(What this task involves) What is the number of lines in the entries below that include the word "obésité"? Provide the number only.

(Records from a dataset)
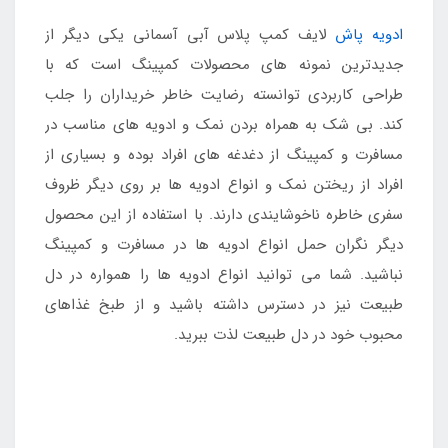
ادویه پاش
لایف کمپ پلاس آبی آسمانی یکی دیگر از
جدیدترین نمونه های محصولات کمپینگ است که با
طراحی کاربردی توانسته رضایت خاطر خریداران را جلب
کند. بی شک به همراه بردن نمک و ادویه های مناسب در
مسافرت و کمپینگ از دغدغه های افراد بوده و بسیاری از
افراد از ریختن نمک و انواع ادویه ها بر روی دیگر ظروف
سفری خاطره ناخوشایندی دارند. با استفاده از این محصول
دیگر نگران حمل انواع ادویه ها در مسافرت و کمپینگ
نباشید. شما می توانید انواع ادویه ها را همواره در دل
طبیعت نیز در دسترس داشته باشید و از طبخ غذاهای
محبوب خود در دل طبیعت لذت ببرید.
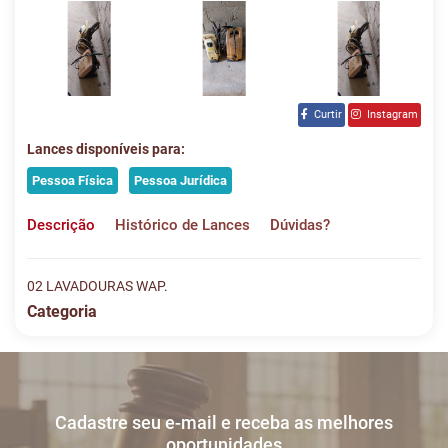
Curtir
Instagram
Lances disponíveis para:
Pessoa Física
Pessoa Jurídica
Descrição
Histórico de Lances
Dúvidas?
02 LAVADOURAS WAP.
Categoria
Histórico de Lances
Descreva sua dúvida e nos envie! Se não quer esperar, fale
conosco pelo whatsapp:
#
DATA/HORA
TIPO
MENSAGEM
VALO
Cadastre seu e-mail e receba as melhores
Sua dúvida
1
25/05
LANCE ON-
R$
LOTE 015
oportunidades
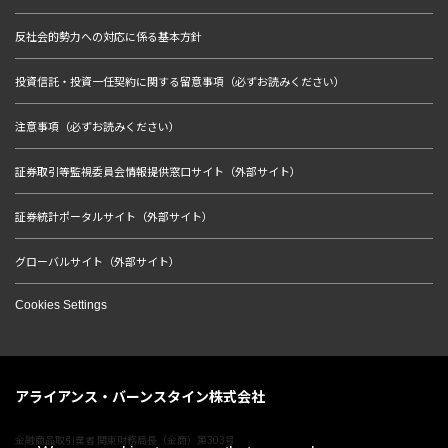
反社会的勢力への対応に係る基本方針
投資信託・投資一任契約に関する留意事項（必ずお読みください）
注意事項（必ずお読みください）
証券取引等監視委員会情報提供窓口サイト（外部サイト）
証券統計ポータルサイト（外部サイト）
グローバルサイト（外部サイト）
Cookies Settings
アライアンス・バーンスタイン株式会社
金融商品取引業者 関東財務局長（金商）第303号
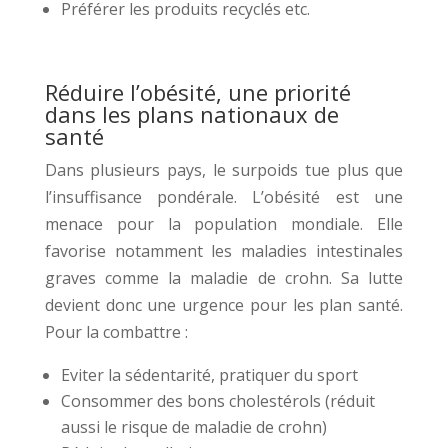
Préférer les produits recyclés etc.
Réduire l’obésité, une priorité
dans les plans nationaux de
santé
Dans plusieurs pays, le surpoids tue plus que
l’insuffisance pondérale. L’obésité est une
menace pour la population mondiale. Elle
favorise notamment les maladies intestinales
graves comme la maladie de crohn. Sa lutte
devient donc une urgence pour les plan santé.
Pour la combattre :
Eviter la sédentarité, pratiquer du sport
Consommer des bons cholestérols (réduit
aussi le risque de maladie de crohn)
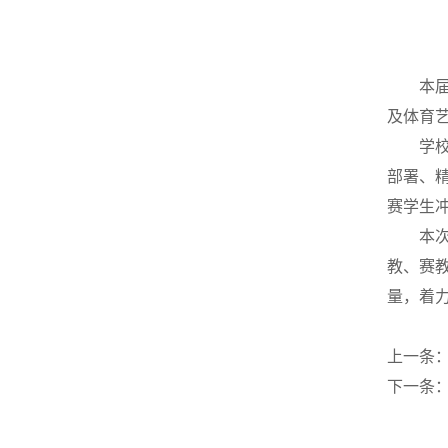
本
及体育
学
部署、
赛学生
本
教、赛
量，着
上一条
下一条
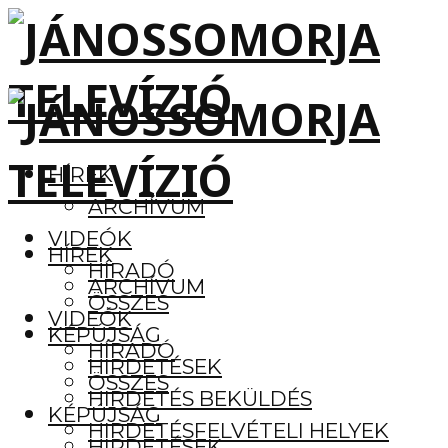
HÍREK
ARCHÍVUM
VIDEÓK
HÍREK
HÍRADÓ
ARCHÍVUM
ÖSSZES
VIDEÓK
KÉPÚJSÁG
HÍRADÓ
HIRDETÉSEK
ÖSSZES
HIRDETÉS BEKÜLDÉS
KÉPÚJSÁG
HIRDETÉSFELVÉTELI HELYEK
HIRDETÉSEK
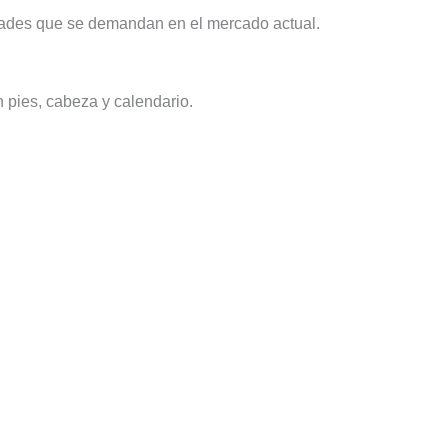
lidades que se demandan en el mercado actual.
 pies, cabeza y calendario.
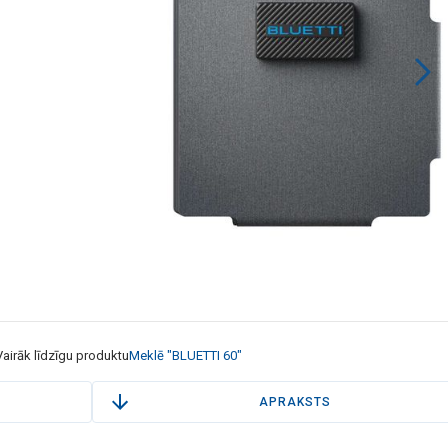
Vairāk līdzīgu produktu
Meklē "BLUETTI 60"
APRAKSTS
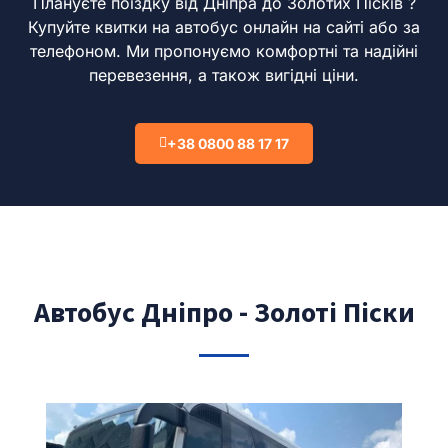
Плануєте поїздку від Дніпра до Золотих Пісків ?
Купуйте квитки на автобус онлайн на сайті або за
телефоном.
Ми пропонуємо комфортні та надійні
перевезення, а також вигідні ціни.
+38 0800 88 17 17
Автобус Дніпро - Золоті Піски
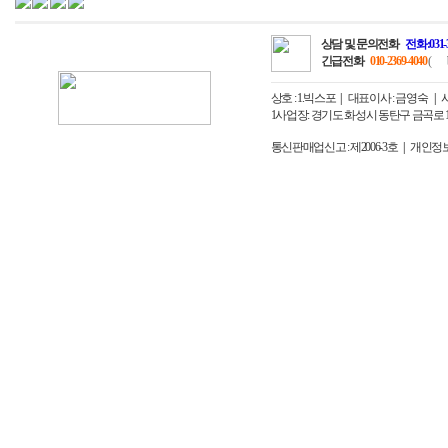
상담 및 문의전화
전화:031-
긴급전화
010-2369-4040
(
상호 : 1.빅스포
대표이사 : 금영숙
사업
1사업장: 경기도 화성시 동탄구 금곡로 163번
통신판매업신고 : 제2006-3호
개인정보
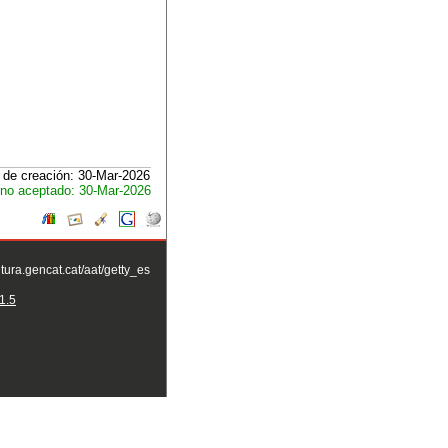
 de creación: 30-Mar-2026
no aceptado: 30-Mar-2026
ltura.gencat.cat/aat/getty_es
1.5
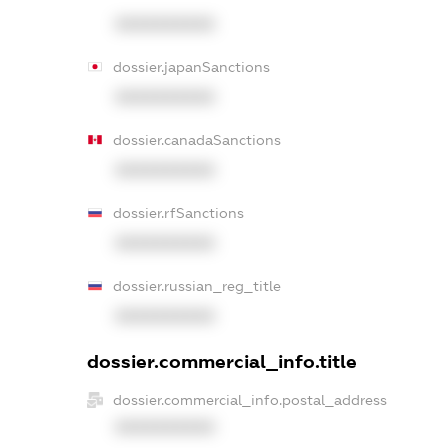
XXXXXXXXXX
dossier.japanSanctions
XXXXXXXXXX
dossier.canadaSanctions
XXXXXXXXXX
dossier.rfSanctions
XXXXXXXXXX
dossier.russian_reg_title
XXXXXXXXXX
dossier.commercial_info.title
dossier.commercial_info.postal_address
XXXXXXXXXX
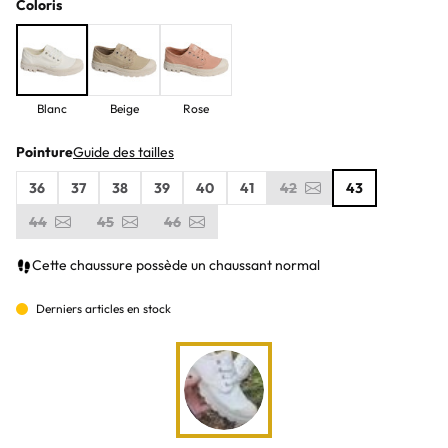
Coloris
Blanc
Beige
Rose
Pointure
Guide des tailles
36
37
38
39
40
41
42
43
44
45
46
Cette chaussure possède un chaussant normal
Derniers articles en stock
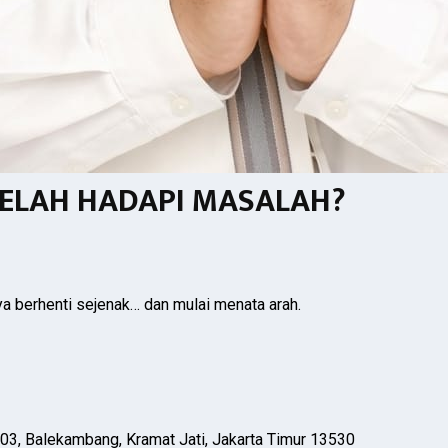
LELAH HADAPI MASALAH?
ya berhenti sejenak… dan mulai menata arah.
03, Balekambang, Kramat Jati, Jakarta Timur 13530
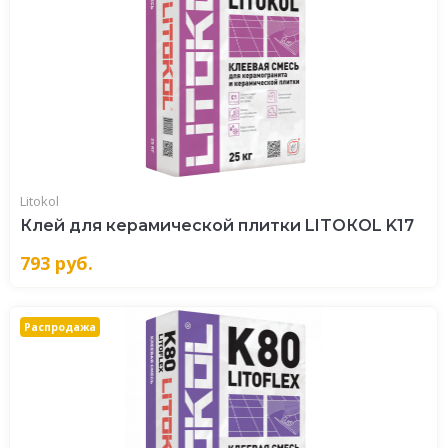
Litokol
Клей для керамической плитки LITOКOL K17
793
руб.
Распродажа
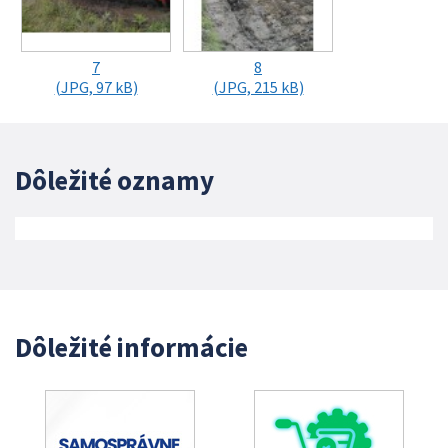
7
8
(JPG, 97 kB)
(JPG, 215 kB)
Dôležité oznamy
Dôležité informácie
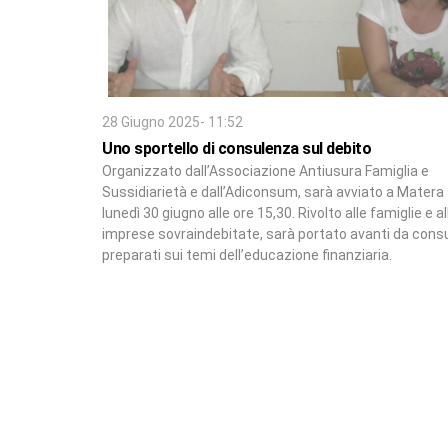
28 Giugno 2025- 11:52
Uno sportello di consulenza sul debito
Organizzato dall’Associazione Antiusura Famiglia e
Sussidiarietà e dall’Adiconsum, sarà avviato a Matera
lunedì 30 giugno alle ore 15,30. Rivolto alle famiglie e al
imprese sovraindebitate, sarà portato avanti da consu
preparati sui temi dell’educazione finanziaria.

(Response below) 2